▶ **Your instructions**
Work through the data below and copy out every line where "great" is found.

Saved data entries:
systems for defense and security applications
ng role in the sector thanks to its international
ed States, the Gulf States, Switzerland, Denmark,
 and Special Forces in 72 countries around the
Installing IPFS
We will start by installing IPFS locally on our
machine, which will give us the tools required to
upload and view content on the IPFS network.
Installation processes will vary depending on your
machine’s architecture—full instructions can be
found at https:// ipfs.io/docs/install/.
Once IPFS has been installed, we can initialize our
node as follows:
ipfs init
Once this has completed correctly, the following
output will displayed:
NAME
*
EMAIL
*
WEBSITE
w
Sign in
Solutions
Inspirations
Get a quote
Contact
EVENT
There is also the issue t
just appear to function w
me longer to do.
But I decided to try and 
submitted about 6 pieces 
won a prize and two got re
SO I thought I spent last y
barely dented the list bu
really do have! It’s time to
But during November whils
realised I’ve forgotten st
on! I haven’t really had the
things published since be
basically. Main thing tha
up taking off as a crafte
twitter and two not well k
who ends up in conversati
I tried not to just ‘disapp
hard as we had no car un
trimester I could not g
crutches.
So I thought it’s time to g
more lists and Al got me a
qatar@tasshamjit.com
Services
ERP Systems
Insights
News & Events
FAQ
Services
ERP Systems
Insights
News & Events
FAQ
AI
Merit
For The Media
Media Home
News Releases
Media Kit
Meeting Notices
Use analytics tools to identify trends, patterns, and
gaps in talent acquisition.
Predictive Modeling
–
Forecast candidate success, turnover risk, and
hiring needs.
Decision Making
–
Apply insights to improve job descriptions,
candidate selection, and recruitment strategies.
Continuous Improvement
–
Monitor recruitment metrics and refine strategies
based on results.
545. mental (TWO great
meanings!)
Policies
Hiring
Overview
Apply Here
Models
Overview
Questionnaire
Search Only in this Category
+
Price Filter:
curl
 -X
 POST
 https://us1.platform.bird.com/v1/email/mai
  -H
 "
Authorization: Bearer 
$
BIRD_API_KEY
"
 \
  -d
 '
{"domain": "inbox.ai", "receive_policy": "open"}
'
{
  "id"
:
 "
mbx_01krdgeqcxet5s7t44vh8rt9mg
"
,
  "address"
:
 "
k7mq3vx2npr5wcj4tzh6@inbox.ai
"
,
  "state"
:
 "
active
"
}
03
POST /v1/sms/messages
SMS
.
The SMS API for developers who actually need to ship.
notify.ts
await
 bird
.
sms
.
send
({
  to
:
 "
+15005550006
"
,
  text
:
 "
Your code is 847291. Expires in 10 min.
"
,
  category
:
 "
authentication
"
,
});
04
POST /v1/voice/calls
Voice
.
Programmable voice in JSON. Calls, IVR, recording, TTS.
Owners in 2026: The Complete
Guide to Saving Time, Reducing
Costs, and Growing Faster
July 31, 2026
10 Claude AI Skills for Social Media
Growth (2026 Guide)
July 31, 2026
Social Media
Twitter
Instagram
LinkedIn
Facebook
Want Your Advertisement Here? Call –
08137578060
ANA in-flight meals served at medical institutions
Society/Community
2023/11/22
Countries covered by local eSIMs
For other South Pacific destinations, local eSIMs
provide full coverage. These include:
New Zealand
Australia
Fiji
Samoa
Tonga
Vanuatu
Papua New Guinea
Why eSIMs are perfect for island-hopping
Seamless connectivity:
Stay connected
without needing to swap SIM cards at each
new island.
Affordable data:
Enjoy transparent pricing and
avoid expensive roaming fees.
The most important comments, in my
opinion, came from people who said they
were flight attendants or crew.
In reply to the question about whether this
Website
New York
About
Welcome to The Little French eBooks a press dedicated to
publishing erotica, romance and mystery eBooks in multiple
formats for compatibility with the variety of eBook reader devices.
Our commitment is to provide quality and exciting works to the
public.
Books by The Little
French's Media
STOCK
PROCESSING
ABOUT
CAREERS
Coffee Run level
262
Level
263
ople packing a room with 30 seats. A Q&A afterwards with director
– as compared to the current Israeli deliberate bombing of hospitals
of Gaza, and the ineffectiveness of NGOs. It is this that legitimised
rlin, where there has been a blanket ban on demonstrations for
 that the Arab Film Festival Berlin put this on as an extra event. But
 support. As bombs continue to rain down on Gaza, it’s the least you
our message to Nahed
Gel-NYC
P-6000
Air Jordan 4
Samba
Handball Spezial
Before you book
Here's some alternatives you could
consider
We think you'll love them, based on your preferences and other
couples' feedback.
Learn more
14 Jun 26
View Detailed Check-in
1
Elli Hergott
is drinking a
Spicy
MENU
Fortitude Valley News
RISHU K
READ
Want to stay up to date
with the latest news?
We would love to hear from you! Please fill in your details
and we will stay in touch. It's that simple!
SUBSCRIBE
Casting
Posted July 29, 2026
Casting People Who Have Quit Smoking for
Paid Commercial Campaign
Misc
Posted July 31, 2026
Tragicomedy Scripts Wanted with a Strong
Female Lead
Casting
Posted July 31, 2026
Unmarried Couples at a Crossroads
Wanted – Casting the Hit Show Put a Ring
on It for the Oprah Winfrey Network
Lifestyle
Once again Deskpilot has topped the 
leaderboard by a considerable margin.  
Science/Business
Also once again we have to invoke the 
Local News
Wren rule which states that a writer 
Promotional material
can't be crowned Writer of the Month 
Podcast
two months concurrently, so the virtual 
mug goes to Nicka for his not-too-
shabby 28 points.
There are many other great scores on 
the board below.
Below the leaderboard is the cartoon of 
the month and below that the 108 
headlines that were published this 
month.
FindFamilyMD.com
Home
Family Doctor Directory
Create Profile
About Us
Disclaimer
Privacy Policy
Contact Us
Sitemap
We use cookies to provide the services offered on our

▶ **Exercise solution**
545. mental (TWO great
There are many other great scores on 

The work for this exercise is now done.